TypeError: Object of type LoraRuntimeConfig is not JSON serializable
it seems that the reason for test failure on my machine is
TypeError: Object of type LoraRuntimeConfig is not JSON serializable
my python version is Python 3.12.7.
@mahdikhashan Hmmm, that's strange. It seems the problem is that the type should be LoraConfig instead of LoraRuntimeConfig. Can you check the version of peft and transformers in your device? The correct version should be 0.3.0 and 4.38.0 separately.

yes, i'll do so and share the full testing env for it so then we can work on it.

Signed-off-by: helenxie-bit <helenxiehz@gmail.com>

helenxie-bit · 2025-03-27T22:24:09Z

@andreyvelich @mahdikhashan Thank you for the review! I've incorporated your suggestions, and this PR is now ready for review.

Note: I'm also currently testing the example provided in this user guide, but I've encountered an issue related to downloading the model in the storage-initializer. Here's the original error message:

2025-03-27T21:53:28Z INFO     Downloading model
2025-03-27T21:53:28Z INFO     ----------------------------------------
/usr/local/lib/python3.11/site-packages/huggingface_hub/file_download.py:797: FutureWarning: `resume_download` is deprecated and will be removed in version 1.0.0. Downloads always resume when possible.

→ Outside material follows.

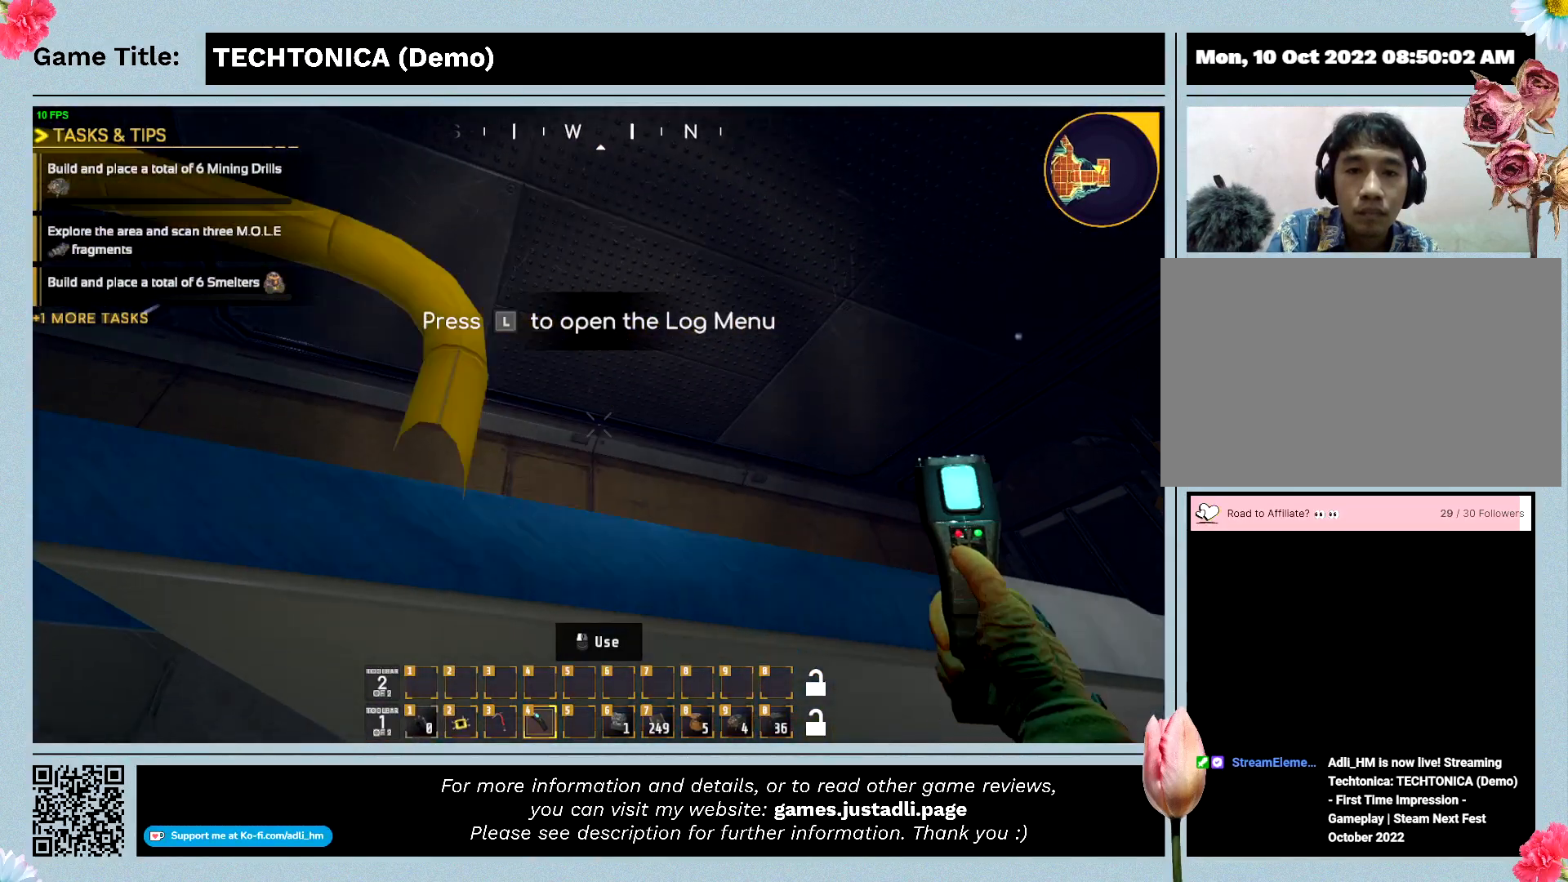
{"keys": ["w"], "events": []}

If you want to force a new download, use `force_download=True`.
  warnings.warn(
Traceback (most recent call last):
  File "<frozen runpy>", line 198, in _run_module_as_main
  File "<frozen runpy>", line 88, in _run_code
  File "/app/storage_initializer/storage.py", line 50, in <module>
    model_factory(args.model_provider, args.model_provider_parameters)
  File "/app/storage_initializer/storage.py", line 12, in model_factory
    hf.download_model_and_tokenizer()
  File "/app/storage_initializer/hugging_face.py", line 68, in download_model_and_tokenizer
    transformer_type_class.from_pretrained(
  File "/usr/local/lib/python3.11/site-packages/transformers/models/auto/auto_factory.py", line 521, in from_pretrained
    config, kwargs = AutoConfig.from_pretrained(
                     ^^^^^^^^^^^^^^^^^^^^^^^^^^^
  File "/usr/local/lib/python3.11/site-packages/transformers/models/auto/configuration_auto.py", line 1135, in from_pretrained
    return config_class.from_dict(config_dict, **unused_kwargs)
           ^^^^^^^^^^^^^^^^^^^^^^^^^^^^^^^^^^^^^^^^^^^^^^^^^^^^
  File "/usr/local/lib/python3.11/site-packages/transformers/configuration_utils.py", line 763, in from_dict
    config = cls(**config_dict)
             ^^^^^^^^^^^^^^^^^^
  File "/usr/local/lib/python3.11/site-packages/transformers/models/llama/configuration_llama.py", line 160, in __init__
    self._rope_scaling_validation()
  File "/usr/local/lib/python3.11/site-packages/transformers/models/llama/configuration_llama.py", line 180, in _rope_scaling_validation
    raise ValueError(
ValueError: `rope_scaling` must be a dictionary with with two fields, `type` and `factor`, got {'factor': 32.0, 'high_freq_factor': 4.0, 'low_freq_factor': 1.0, 'original_max_position_embeddings': 8192, 'rope_type': 'llama3'}

I suspect this error is due to package version compatibility. Updating transformers from 4.38.0 to 4.50.2 resolved this issue. However, after upgrading, a new tokenizer loading issue appeared:

2025-03-27T21:58:37Z INFO     Downloading model
2025-03-27T21:58:37Z INFO     ----------------------------------------
Traceback (most recent call last):
  File "<frozen runpy>", line 198, in _run_module_as_main
  File "<frozen runpy>", line 88, in _run_code
  File "/app/storage_initializer/storage.py", line 50, in <module>
    model_factory(args.model_provider, args.model_provider_parameters)
  File "/app/storage_initializer/storage.py", line 12, in model_factory
    hf.download_model_and_tokenizer()
  File "/app/storage_initializer/hugging_face.py", line 74, in download_model_and_tokenizer
    transformers.AutoTokenizer.from_pretrained(
  File "/usr/local/lib/python3.11/site-packages/transformers/models/auto/tokenization_auto.py", line 916, in from_pretrained
    return tokenizer_class_fast.from_pretrained(pretrained_model_name_or_path, *inputs, **kwargs)
           ^^^^^^^^^^^^^^^^^^^^^^^^^^^^^^^^^^^^^^^^^^^^^^^^^^^^^^^^^^^^^^^^^^^^^^^^^^^^^^^^^^^^^^
  File "/usr/local/lib/python3.11/site-packages/transformers/tokenization_utils_base.py", line 2255, in from_pretrained
    raise EnvironmentError(
OSError: Can't load tokenizer for 'meta-llama/Llama-3.2-1B'. If you were trying to load it from 'https://huggingface.co/models', make sure you don't have a local directory with the same name. Otherwise, make sure 'meta-llama/Llama-3.2-1B' is the correct path to a directory containing all relevant files for a LlamaTokenizerFast tokenizer.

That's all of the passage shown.